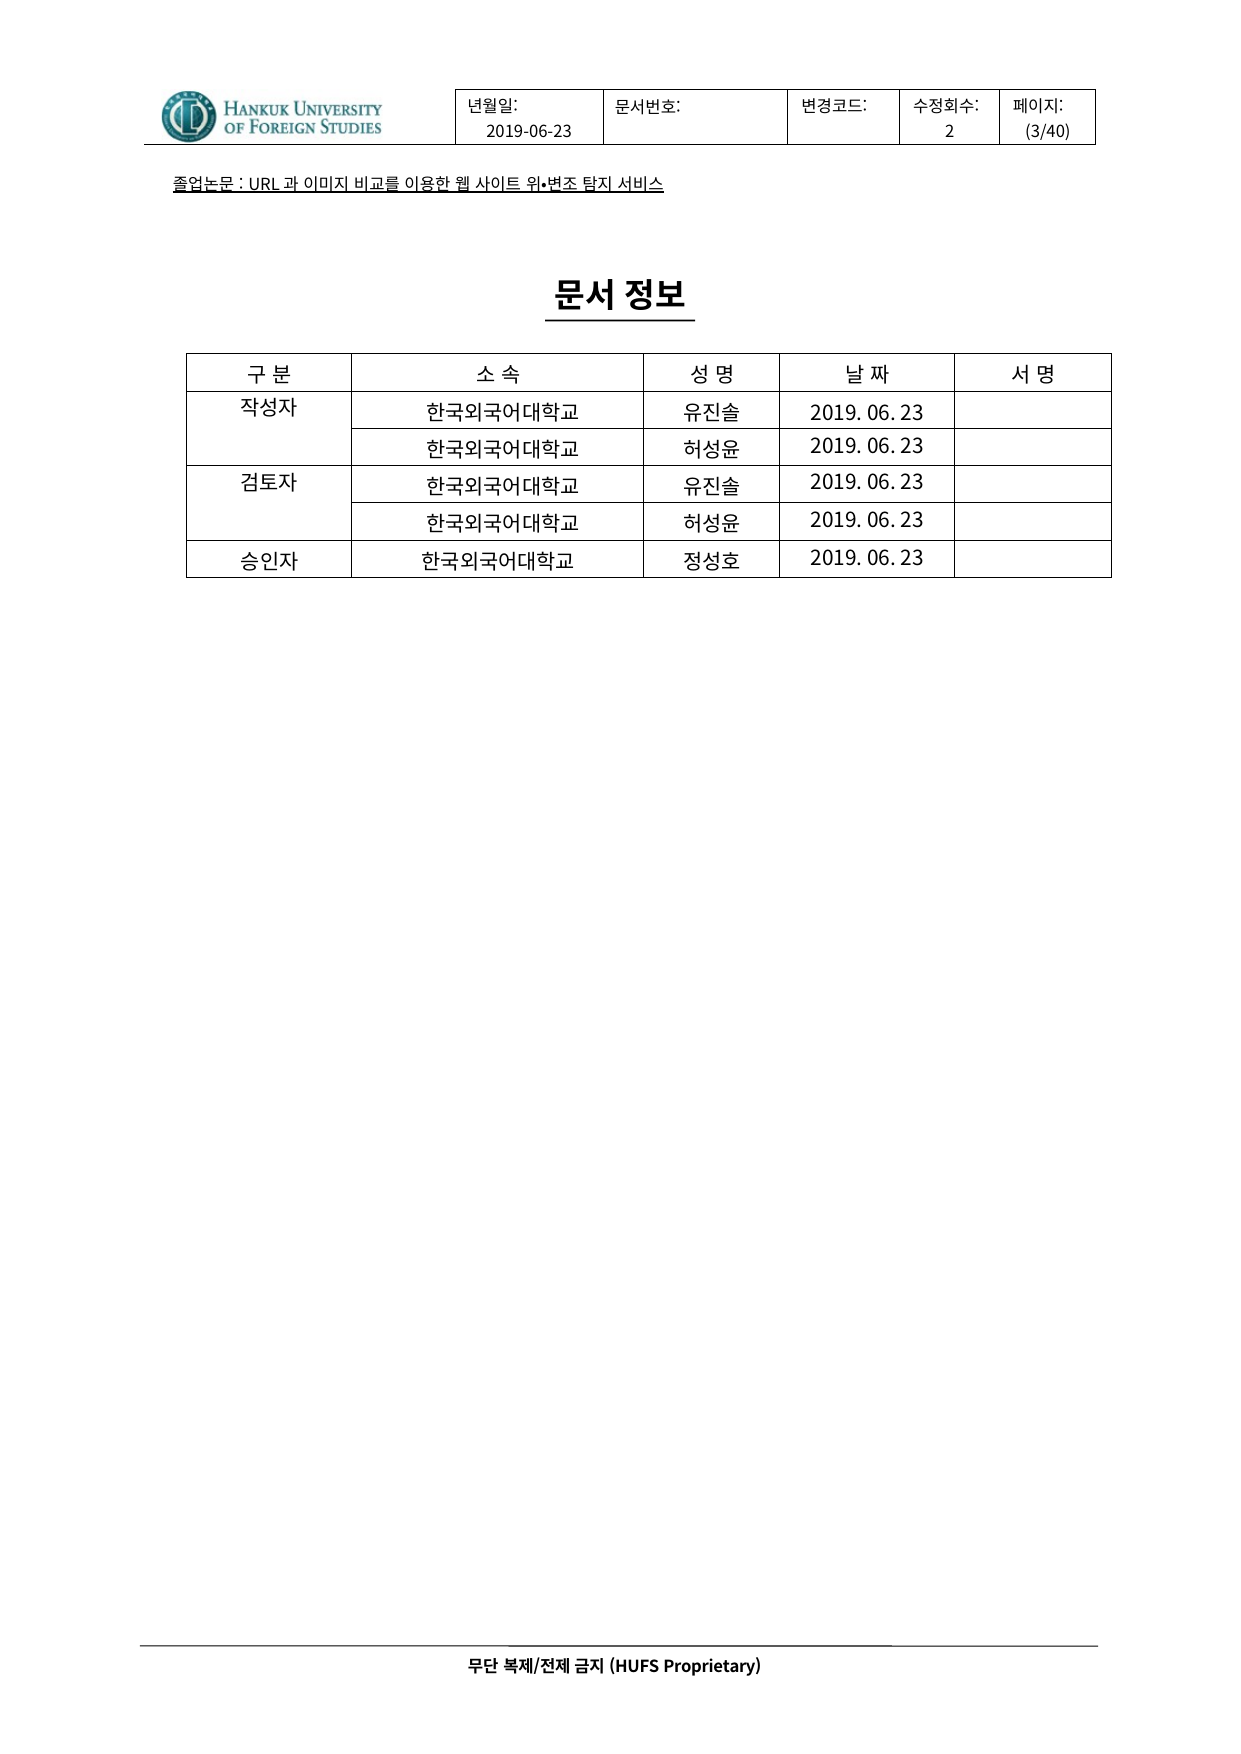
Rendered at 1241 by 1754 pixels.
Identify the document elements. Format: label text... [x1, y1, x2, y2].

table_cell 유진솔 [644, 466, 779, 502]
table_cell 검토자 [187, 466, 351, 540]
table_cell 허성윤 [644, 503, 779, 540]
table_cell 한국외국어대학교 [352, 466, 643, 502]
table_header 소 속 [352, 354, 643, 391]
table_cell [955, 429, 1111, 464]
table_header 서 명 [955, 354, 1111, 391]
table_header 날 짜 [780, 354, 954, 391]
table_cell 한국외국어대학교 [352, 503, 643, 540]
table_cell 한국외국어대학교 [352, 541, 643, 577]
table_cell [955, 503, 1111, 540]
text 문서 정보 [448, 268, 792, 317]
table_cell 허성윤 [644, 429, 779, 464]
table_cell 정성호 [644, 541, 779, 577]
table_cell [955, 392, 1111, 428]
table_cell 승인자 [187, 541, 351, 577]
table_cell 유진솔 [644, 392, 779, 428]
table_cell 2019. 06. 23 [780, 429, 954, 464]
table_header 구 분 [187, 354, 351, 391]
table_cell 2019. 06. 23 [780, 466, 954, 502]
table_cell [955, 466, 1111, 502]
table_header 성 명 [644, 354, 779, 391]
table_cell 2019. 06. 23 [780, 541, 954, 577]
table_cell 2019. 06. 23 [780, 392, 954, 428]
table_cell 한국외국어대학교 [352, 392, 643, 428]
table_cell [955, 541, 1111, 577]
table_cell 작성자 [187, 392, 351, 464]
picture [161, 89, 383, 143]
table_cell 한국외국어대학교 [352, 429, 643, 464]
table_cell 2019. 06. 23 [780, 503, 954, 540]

Task requirements:
Restate all of the material word for word, leaving every picture out.

Solution:
Rendered at 1241 by 1754 pixels.
Identify the document elements. Format: label text... [x1, y1, x2, y2].

table_cell 유진솔 [644, 466, 779, 502]
table_cell 검토자 [187, 466, 351, 540]
table_cell 허성윤 [644, 503, 779, 540]
table_cell 한국외국어대학교 [352, 466, 643, 502]
table_header 소 속 [352, 354, 643, 391]
table_cell [955, 429, 1111, 464]
table_header 서 명 [955, 354, 1111, 391]
table_header 날 짜 [780, 354, 954, 391]
table_cell 한국외국어대학교 [352, 503, 643, 540]
table_cell 한국외국어대학교 [352, 541, 643, 577]
table_cell [955, 503, 1111, 540]
text 문서 정보 [448, 268, 792, 317]
table_cell 허성윤 [644, 429, 779, 464]
table_cell 정성호 [644, 541, 779, 577]
table_cell [955, 392, 1111, 428]
table_cell 승인자 [187, 541, 351, 577]
table_cell 유진솔 [644, 392, 779, 428]
table_cell 2019. 06. 23 [780, 429, 954, 464]
table_header 구 분 [187, 354, 351, 391]
table_cell 2019. 06. 23 [780, 466, 954, 502]
table_cell [955, 466, 1111, 502]
table_header 성 명 [644, 354, 779, 391]
table_cell 2019. 06. 23 [780, 541, 954, 577]
table_cell 2019. 06. 23 [780, 392, 954, 428]
table_cell 한국외국어대학교 [352, 392, 643, 428]
table_cell [955, 541, 1111, 577]
table_cell 작성자 [187, 392, 351, 464]
picture [161, 89, 383, 143]
table_cell 한국외국어대학교 [352, 429, 643, 464]
table_cell 2019. 06. 23 [780, 503, 954, 540]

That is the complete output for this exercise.